## [CHECK YOUR UNDERSTANDING]
1. According to the column on gangs in Los Angeles, how many years ago did the writer come to L.A.?
2. Reproduce the part of the gang column starting with "When I came" and going on through "would ultimately merge.".
3. Write the next part of the column on gangs in Los Angeles, continuing from its last sentence.

## [EXTRACT TO READ]
-----
When I came to L.A. 35 years ago, there was little of the gang activity that has spurred City Hall to again announce a mandate to rid the streets of the mindless thugs with automatic weapons who have brought rivers of tears to a town once so laid back that even earthquakes didn’t rattle us much. The presence of Pachucos in the 1940s should have been a warning of ethnic and racial clashes to come. The widespread merchandising of illegal drugs should have been foreseen as the new currency in the lower levels of our societies. We should have sensed that they would ultimately merge.

Like smog and traffic, gangs are now an integral part of large cities across the country, overwhelming our ability to control them, much less put them entirely out of business. There is a peculiar level of tolerance in the urban sectors of America that allows them to exist, as though they are a necessary stitch in the fabric that comprises a metropolis, except for brief periodic crackdowns that eventually dwindle off in platitudes.
-----
[Items from a dataset]
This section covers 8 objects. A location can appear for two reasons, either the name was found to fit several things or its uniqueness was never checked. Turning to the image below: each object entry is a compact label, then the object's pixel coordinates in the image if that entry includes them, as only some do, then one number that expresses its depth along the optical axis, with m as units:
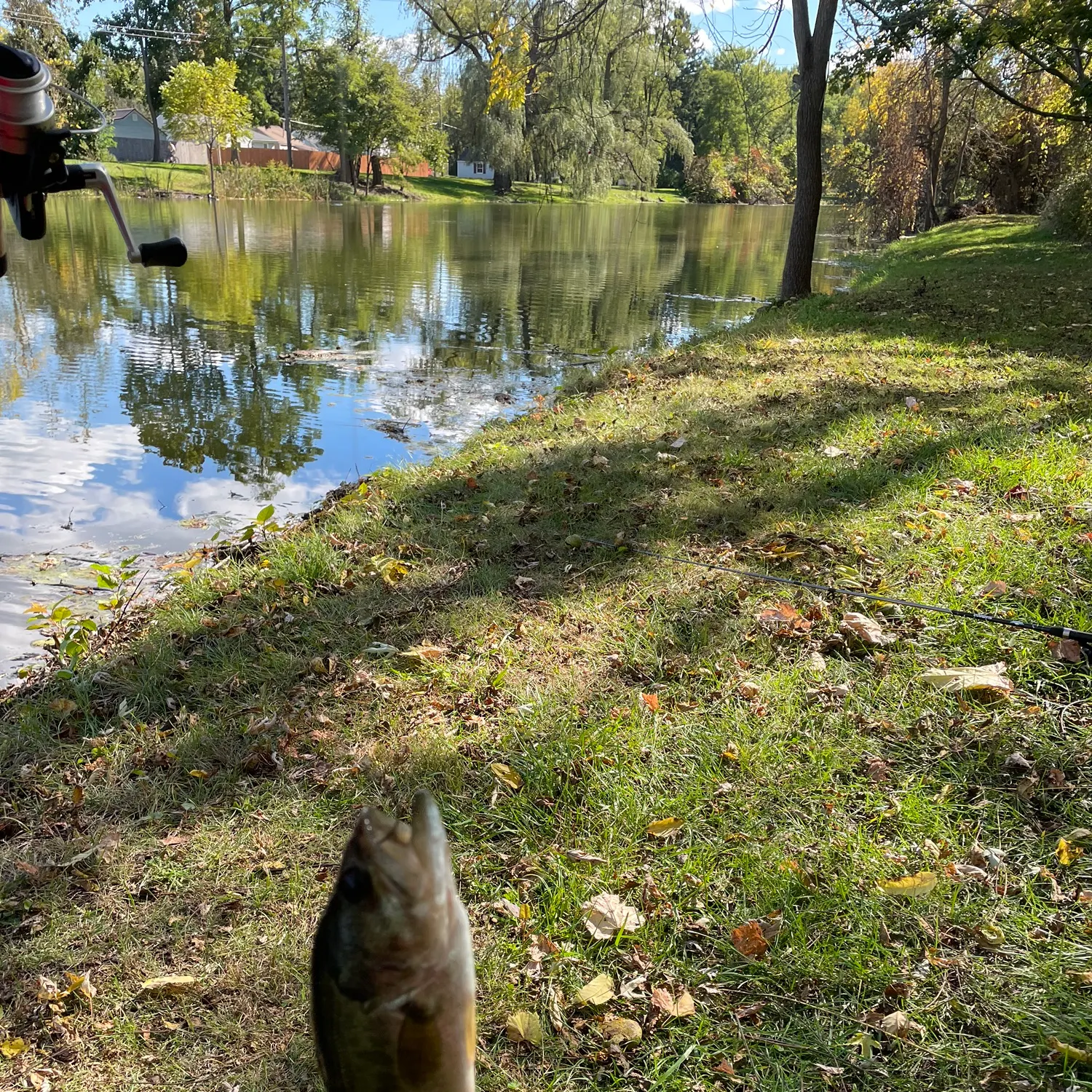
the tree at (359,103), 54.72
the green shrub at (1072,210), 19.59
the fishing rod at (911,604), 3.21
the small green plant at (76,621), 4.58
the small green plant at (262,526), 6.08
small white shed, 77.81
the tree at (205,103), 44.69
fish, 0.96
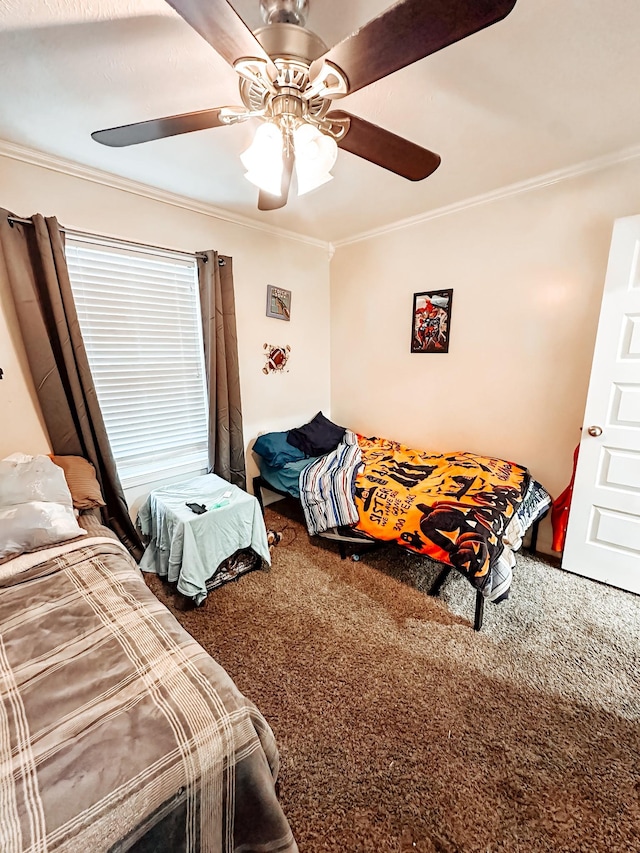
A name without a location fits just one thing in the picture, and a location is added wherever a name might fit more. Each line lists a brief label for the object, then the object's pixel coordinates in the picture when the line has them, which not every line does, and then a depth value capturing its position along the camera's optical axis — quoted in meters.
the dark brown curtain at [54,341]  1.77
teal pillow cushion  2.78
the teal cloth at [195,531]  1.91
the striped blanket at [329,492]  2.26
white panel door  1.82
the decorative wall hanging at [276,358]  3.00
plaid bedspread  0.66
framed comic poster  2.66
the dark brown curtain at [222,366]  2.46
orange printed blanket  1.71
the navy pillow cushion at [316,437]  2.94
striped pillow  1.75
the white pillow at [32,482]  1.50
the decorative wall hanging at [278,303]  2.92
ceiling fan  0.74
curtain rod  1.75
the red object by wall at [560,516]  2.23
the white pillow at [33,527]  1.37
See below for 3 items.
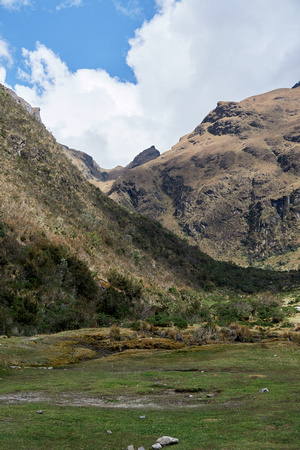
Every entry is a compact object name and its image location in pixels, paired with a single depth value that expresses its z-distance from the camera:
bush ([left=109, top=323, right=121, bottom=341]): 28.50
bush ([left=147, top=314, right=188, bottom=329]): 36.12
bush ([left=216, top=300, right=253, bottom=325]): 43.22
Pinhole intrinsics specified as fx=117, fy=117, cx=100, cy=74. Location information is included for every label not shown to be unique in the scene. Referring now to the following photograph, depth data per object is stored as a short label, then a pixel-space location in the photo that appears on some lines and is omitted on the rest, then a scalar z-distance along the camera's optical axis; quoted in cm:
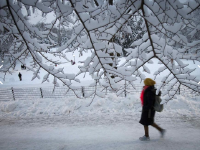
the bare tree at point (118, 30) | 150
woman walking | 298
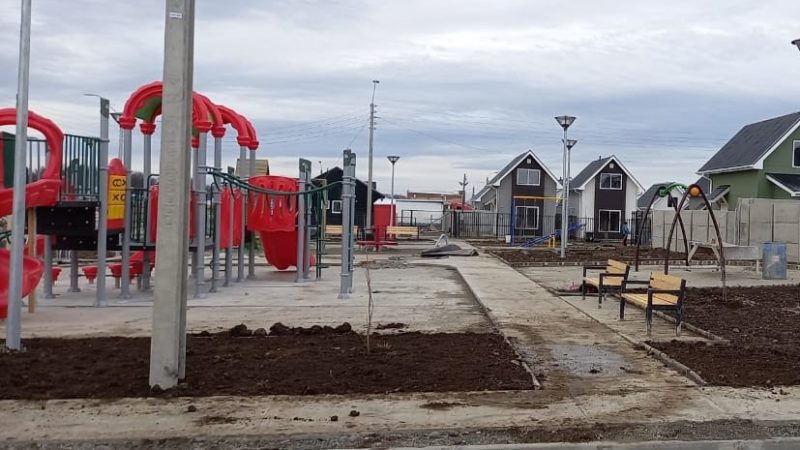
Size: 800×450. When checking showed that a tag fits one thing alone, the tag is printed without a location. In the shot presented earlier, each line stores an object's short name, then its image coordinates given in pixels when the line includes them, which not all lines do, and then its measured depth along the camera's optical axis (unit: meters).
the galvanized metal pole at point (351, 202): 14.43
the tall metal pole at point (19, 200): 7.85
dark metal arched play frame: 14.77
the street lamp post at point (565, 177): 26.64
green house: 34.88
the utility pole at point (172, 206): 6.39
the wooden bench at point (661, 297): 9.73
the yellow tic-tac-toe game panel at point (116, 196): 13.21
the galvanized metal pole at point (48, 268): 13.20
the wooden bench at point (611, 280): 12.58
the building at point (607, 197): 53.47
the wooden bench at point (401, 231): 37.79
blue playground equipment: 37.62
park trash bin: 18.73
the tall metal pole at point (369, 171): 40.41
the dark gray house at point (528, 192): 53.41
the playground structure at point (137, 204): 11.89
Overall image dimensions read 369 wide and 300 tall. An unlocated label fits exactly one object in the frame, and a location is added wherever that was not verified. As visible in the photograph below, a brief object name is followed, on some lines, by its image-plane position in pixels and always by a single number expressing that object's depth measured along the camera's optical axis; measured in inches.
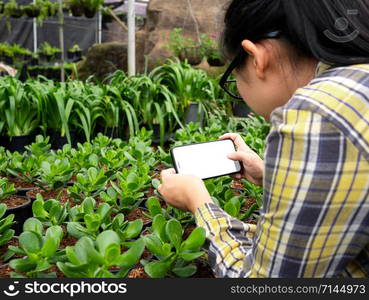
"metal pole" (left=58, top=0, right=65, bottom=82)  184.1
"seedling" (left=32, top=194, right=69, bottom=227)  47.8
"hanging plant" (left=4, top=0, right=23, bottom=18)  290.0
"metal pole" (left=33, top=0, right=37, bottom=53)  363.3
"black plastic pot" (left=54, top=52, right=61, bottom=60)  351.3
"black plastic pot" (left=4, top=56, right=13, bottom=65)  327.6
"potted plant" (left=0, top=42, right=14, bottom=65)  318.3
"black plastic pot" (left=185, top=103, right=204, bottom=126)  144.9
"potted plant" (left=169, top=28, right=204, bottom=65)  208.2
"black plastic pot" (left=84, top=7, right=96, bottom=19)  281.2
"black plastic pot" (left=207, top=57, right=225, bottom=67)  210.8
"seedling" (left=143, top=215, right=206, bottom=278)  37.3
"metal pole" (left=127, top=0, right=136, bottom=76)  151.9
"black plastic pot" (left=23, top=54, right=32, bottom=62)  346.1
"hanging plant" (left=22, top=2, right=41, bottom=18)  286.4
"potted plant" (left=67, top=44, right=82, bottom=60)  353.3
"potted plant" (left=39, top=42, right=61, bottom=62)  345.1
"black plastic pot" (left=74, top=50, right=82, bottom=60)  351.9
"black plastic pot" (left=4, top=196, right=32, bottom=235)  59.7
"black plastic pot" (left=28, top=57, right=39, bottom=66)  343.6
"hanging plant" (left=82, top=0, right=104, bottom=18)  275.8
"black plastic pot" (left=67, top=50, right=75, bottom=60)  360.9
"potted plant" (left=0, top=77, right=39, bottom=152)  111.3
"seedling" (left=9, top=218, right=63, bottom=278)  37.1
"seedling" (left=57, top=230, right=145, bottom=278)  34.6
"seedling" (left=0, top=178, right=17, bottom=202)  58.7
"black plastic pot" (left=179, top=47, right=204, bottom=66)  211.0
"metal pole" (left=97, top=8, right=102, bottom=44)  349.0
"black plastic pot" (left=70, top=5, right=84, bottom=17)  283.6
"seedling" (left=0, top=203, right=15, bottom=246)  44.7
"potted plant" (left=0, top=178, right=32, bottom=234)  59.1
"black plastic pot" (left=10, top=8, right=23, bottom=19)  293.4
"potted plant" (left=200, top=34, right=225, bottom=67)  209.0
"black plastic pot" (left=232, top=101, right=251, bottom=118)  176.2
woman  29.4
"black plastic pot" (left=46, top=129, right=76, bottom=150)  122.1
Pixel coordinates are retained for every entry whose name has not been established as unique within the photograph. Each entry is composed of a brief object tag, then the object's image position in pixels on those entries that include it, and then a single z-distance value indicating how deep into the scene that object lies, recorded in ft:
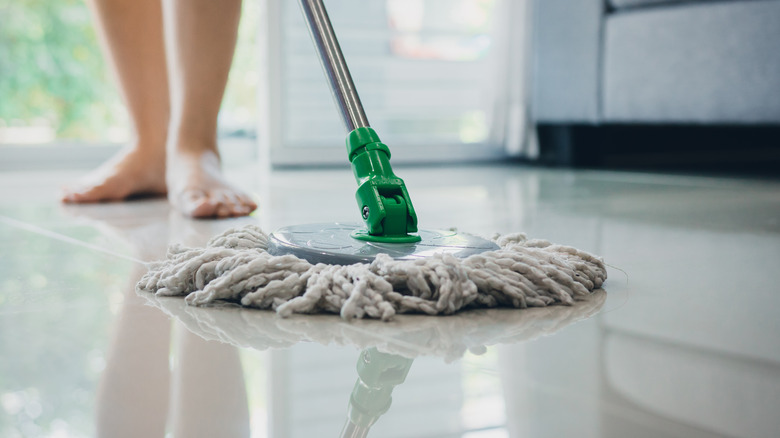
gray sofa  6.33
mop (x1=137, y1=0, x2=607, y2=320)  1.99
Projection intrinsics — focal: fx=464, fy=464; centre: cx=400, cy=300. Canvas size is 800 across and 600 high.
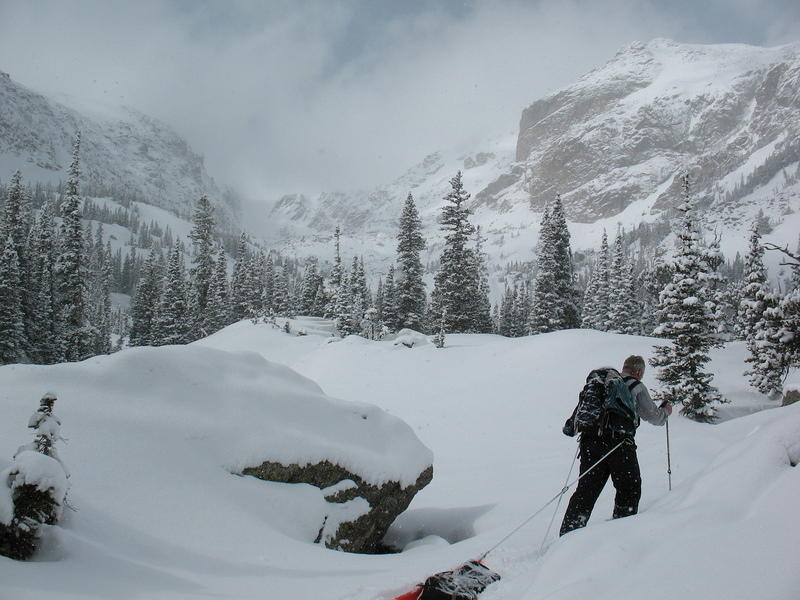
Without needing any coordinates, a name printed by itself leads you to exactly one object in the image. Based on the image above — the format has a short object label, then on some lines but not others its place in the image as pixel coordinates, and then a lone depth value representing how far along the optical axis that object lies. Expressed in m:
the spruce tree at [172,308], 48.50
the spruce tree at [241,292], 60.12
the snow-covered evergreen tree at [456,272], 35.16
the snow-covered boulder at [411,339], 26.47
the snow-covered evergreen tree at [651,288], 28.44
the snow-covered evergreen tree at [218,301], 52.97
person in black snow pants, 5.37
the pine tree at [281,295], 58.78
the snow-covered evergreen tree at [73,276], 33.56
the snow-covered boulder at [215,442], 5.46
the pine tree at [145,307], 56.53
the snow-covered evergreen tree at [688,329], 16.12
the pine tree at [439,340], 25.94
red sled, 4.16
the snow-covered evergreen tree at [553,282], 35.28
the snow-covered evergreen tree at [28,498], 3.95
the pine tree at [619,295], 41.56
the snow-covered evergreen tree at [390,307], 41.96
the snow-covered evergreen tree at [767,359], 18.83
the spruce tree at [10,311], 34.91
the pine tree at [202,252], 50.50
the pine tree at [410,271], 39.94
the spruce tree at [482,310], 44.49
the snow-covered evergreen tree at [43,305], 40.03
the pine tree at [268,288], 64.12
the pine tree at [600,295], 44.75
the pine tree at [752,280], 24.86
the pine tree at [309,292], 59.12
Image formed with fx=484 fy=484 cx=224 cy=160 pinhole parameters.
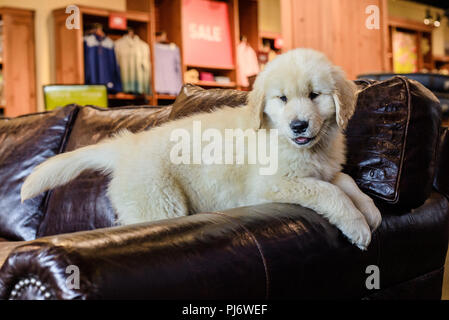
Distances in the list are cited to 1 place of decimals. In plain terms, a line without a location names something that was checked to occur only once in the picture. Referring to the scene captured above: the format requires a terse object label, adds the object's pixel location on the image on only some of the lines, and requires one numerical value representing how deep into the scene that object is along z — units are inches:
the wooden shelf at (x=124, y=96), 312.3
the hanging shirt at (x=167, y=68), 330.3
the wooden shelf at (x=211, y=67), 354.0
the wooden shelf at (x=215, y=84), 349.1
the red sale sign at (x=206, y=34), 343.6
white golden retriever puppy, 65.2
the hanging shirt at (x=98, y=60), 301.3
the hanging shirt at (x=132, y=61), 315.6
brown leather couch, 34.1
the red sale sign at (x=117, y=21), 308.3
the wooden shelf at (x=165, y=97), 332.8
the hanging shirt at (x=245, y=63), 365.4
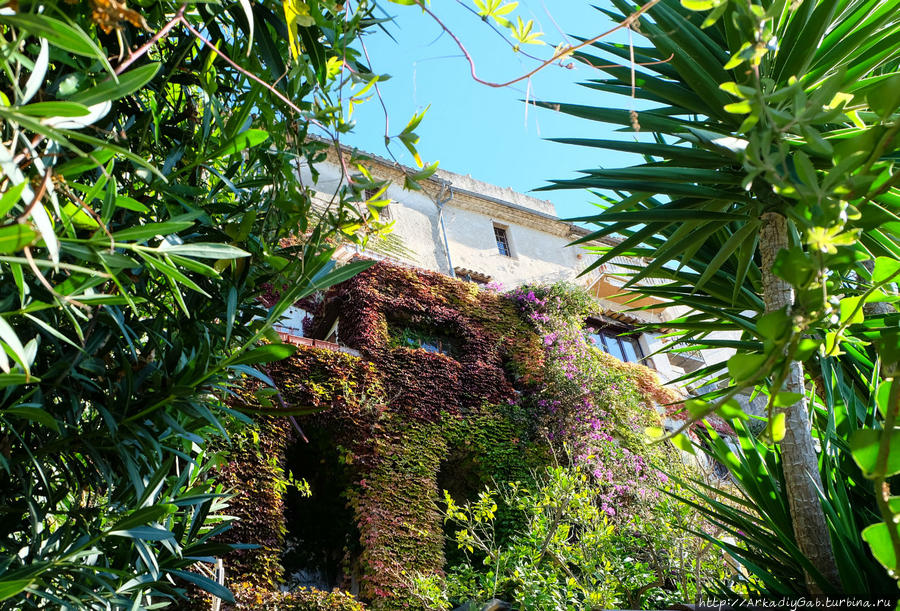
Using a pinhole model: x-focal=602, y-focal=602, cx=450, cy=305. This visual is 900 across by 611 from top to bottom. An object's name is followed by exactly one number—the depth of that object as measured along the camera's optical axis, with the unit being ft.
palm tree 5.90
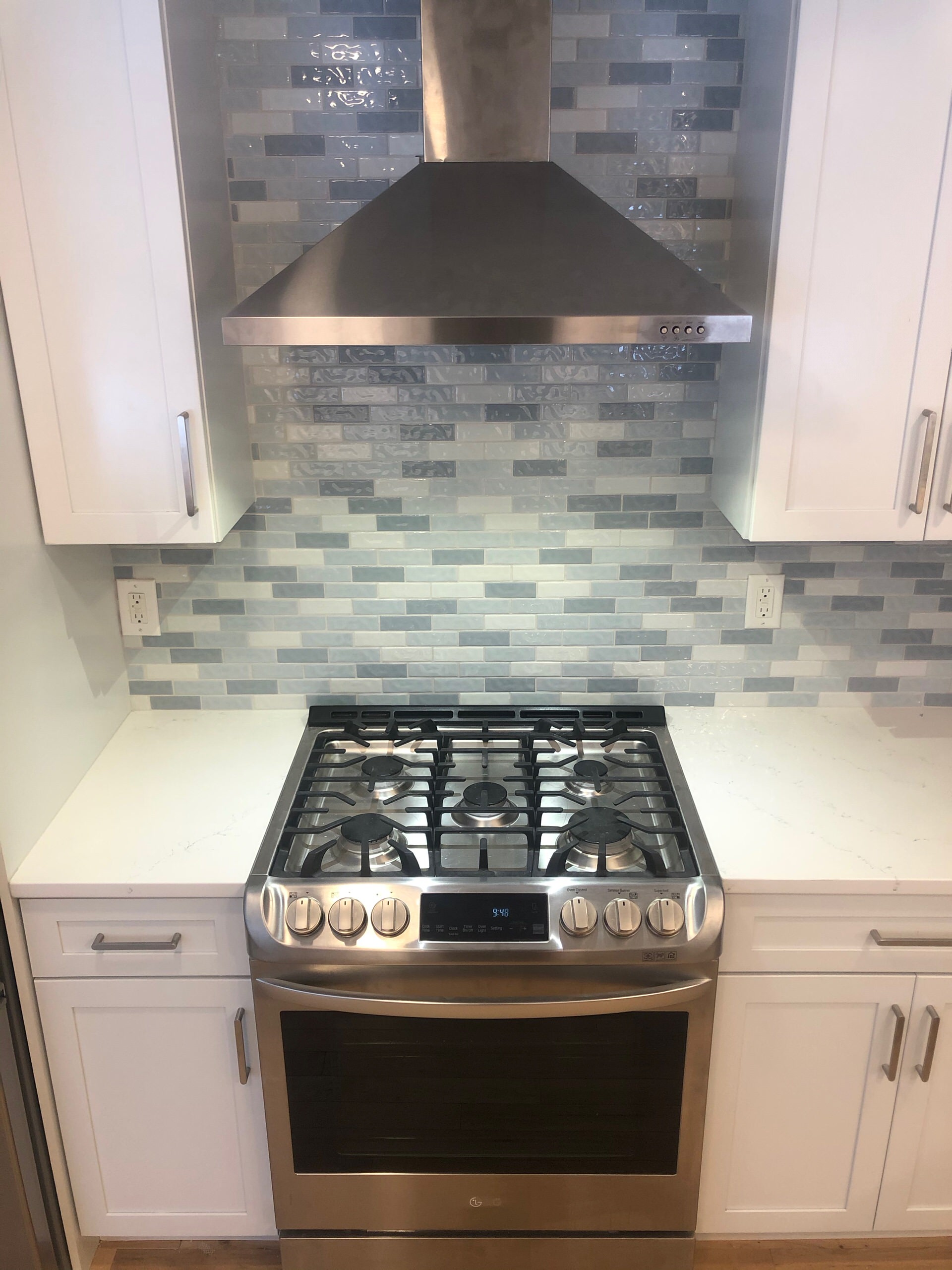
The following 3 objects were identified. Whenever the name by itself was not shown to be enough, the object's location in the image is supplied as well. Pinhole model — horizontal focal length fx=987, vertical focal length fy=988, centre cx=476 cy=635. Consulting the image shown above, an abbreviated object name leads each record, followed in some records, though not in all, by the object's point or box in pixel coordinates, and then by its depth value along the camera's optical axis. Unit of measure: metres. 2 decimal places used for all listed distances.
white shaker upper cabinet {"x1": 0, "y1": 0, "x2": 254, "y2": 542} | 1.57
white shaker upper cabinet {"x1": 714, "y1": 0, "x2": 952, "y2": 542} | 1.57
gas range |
-----
## [RESPONSES FOR EACH TASK]
1. 35 years ago.

2.
When I came to L.A. 35 years ago, there was little of the gang activity that has spurred City Hall to again announce a mandate to rid the streets of the mindless thugs with automatic weapons who have brought rivers of tears to a town once so laid back that even earthquakes didn’t rattle us much. The presence of Pachucos in the 1940s should have been a warning of ethnic and racial clashes to come. The widespread merchandising of illegal drugs should have been foreseen as the new currency in the lower levels of our societies. We should have sensed that they would ultimately merge.

3.
Perhaps what may be called the Santa Barbara Syndrome will alert us to the influence of gang participation in the body politic and the dangers that result thereof. Here is the sweetest of all small cities at last stained with the blood of a kid who had hardly lived, brought down by an assailant hardly into adolescence. Gangs have hovered for years in the periphery of the city by the ocean, and now they’re breaking down the door.

There is intellectual coalescence in Santa Barbara. One hopes that its citizens, now aware of the evil in their paradise, will use their considerable gifts to study the roots of what happened there on a bright winter afternoon when a young boy died in their arms.